To do: The answer should reproduce every entry exactly and contain no images.

Images with lens parameters:
————————
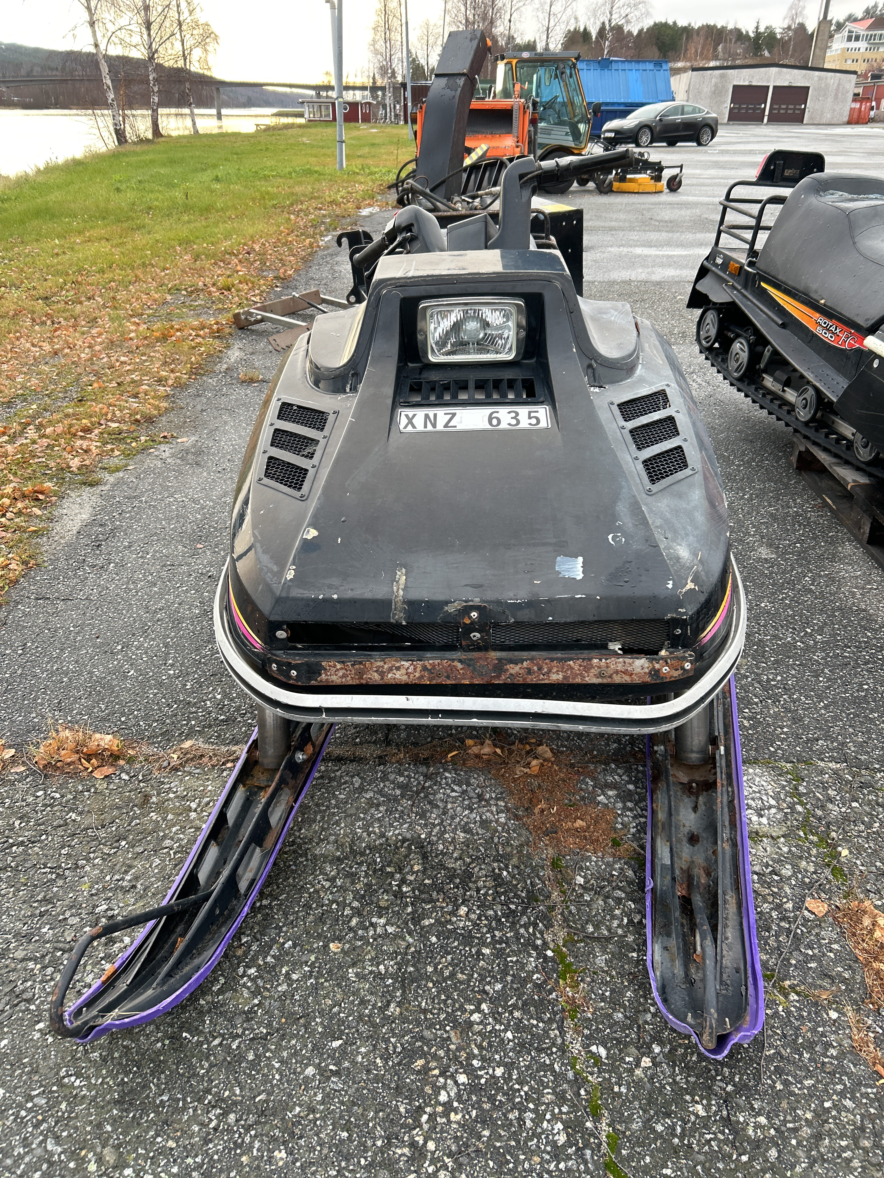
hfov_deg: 53.1
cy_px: 589
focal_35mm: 26
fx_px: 885
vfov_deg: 67.3
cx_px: 442
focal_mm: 5.7
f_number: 1.5
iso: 40
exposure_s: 1/121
————————
Output below:
hfov_deg: 53.1
cy_px: 589
focal_35mm: 26
fx_px: 885
vfov_deg: 67.3
cx_px: 442
focal_mm: 5.7
f_number: 1.5
iso: 40
exposure_s: 1/121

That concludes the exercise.